Requisia Temporal range: Early Paleocene ~62.5–59 Ma PreꞒ Ꞓ O S D C P T J K Pg N ↓

Scientific classification
- Domain: Eukaryota
- Kingdom: Animalia
- Phylum: Chordata
- Class: Mammalia
- Order: †Litopterna
- Family: †Notonychopidae
- Genus: †Requisia Bonaparte & Morales 1997
- Type species: Requisia vidmari Bonaparte & Morales, 1997
- Species: R. vidmari Bonaparte & Morales 1997;

= Requisia =

Extinct genus of litopterns

Requisia is an extinct genus of litoptern from the Early Paleocene of Argentina. Its fossilized remains were found in the Salamanca Formation in the Chubut Province. It is a monotypic genus, its only known species being Requisia vidmari.

==Description==

It had a dental morphology quite similar to Notonychops, but with more basal characters. The cuspid morphology, the type of wear and the crescent-shaped characters of the third upper molar indicates that Requisia vidmari had strong signs of solenodont characters, and is therefore considered as one of the basal representatives of the order Litopterna.
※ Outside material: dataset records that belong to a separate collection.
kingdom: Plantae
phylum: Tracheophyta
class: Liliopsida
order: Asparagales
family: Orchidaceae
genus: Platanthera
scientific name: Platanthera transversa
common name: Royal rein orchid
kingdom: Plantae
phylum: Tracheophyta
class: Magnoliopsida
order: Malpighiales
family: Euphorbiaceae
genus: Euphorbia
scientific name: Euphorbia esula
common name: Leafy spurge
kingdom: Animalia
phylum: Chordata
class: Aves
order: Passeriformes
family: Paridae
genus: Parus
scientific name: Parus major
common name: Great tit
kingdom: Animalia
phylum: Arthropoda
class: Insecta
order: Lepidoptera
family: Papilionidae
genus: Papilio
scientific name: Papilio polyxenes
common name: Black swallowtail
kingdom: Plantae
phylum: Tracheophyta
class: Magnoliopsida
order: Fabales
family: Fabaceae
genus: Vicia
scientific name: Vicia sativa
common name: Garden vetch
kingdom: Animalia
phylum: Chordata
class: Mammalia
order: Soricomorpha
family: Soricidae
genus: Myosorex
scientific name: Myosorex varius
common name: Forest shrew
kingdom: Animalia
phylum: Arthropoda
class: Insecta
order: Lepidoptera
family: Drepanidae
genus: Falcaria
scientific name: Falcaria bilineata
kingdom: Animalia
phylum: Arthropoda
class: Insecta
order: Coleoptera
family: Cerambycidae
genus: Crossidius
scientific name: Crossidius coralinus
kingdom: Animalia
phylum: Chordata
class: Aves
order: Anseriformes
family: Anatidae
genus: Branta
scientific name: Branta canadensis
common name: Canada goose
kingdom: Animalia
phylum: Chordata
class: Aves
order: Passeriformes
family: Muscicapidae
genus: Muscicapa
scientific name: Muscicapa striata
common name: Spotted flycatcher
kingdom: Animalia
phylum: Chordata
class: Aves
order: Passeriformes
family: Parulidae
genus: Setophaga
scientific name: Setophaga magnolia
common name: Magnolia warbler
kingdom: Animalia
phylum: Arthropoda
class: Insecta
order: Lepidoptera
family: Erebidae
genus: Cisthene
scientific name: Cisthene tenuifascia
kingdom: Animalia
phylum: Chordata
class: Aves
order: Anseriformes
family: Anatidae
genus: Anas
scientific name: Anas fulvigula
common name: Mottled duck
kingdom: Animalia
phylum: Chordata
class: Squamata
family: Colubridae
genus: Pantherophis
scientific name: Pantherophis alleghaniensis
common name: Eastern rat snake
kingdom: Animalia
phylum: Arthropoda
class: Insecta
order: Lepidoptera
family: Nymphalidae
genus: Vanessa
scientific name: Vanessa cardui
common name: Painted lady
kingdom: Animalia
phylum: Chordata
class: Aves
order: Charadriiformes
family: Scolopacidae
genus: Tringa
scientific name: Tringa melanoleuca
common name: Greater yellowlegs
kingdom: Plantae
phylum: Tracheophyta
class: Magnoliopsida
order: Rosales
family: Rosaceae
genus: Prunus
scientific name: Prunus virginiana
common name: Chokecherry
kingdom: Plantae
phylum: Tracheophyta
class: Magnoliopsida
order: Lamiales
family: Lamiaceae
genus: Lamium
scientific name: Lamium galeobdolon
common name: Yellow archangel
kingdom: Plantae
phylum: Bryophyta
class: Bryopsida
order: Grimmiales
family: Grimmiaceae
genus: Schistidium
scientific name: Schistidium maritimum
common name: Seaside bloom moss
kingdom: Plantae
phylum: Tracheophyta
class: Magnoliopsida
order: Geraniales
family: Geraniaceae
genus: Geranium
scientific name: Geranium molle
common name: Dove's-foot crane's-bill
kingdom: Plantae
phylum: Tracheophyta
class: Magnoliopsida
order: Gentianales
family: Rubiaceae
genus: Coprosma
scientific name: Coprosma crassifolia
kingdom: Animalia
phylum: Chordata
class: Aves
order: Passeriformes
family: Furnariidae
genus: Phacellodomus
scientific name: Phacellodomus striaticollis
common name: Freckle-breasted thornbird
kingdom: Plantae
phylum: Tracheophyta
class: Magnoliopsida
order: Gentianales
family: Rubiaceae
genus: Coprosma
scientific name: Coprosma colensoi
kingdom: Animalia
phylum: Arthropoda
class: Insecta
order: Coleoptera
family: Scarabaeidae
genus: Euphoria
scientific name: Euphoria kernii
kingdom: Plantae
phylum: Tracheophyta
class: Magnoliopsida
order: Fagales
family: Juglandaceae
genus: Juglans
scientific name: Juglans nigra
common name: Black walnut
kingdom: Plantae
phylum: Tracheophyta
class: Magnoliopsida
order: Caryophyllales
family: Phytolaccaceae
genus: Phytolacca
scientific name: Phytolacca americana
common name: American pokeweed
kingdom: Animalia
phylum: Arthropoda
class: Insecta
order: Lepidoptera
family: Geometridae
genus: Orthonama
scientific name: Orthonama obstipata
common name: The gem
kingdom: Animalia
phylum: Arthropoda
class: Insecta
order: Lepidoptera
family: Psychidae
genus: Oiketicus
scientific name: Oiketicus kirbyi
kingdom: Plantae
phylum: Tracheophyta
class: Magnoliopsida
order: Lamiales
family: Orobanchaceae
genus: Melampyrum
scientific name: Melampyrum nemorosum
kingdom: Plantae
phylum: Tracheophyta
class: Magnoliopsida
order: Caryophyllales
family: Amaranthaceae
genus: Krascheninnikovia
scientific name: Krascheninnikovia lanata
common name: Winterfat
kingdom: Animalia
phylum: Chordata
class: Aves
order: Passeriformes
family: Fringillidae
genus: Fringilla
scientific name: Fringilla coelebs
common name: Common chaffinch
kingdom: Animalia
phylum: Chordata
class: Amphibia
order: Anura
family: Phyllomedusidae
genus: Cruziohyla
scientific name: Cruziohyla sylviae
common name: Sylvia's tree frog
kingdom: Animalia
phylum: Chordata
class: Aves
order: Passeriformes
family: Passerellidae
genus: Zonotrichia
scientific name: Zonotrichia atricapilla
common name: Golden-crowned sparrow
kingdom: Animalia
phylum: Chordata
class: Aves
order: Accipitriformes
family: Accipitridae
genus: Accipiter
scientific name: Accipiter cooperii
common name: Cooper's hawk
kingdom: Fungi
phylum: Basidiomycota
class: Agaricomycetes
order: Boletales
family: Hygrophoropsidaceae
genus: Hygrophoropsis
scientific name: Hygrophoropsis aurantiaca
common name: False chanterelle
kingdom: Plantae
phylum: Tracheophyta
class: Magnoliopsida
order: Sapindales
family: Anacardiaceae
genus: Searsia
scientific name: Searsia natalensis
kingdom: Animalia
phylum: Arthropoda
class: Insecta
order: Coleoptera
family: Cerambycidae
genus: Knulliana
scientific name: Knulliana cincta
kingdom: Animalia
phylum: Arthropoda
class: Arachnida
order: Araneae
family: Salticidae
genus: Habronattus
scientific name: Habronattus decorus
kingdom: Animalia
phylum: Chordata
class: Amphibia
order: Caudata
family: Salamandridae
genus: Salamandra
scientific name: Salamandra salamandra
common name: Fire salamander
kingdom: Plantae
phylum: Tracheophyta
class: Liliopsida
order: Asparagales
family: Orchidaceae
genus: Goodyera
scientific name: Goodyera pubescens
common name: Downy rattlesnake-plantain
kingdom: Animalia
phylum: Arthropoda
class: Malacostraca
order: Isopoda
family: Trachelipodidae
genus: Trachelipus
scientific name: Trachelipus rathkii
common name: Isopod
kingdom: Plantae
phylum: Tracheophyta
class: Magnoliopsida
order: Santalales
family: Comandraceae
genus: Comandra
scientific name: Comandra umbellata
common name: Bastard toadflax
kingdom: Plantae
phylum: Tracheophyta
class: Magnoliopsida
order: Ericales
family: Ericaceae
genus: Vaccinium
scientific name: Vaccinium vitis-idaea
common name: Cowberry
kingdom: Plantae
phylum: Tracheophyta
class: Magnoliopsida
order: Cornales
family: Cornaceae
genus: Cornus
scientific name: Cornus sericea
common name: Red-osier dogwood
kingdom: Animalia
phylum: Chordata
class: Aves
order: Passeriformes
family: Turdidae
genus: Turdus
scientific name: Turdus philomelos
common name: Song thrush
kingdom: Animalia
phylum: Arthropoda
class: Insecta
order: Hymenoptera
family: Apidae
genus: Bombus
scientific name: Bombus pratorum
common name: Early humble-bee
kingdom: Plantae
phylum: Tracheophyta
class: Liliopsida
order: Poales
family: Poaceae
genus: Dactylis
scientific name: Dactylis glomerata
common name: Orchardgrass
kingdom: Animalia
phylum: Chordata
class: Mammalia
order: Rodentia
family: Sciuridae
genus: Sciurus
Requisia is more basal than Notonychops, but their morphological similarities could justify to include them in the same family, Notonychopidae, potentially alongside Wainka. It is supposed that the adaptive radiation of South American ungulates during the Paleocene was a fast phenomenon, which makes it difficult to find a satisfying phylogenetic model.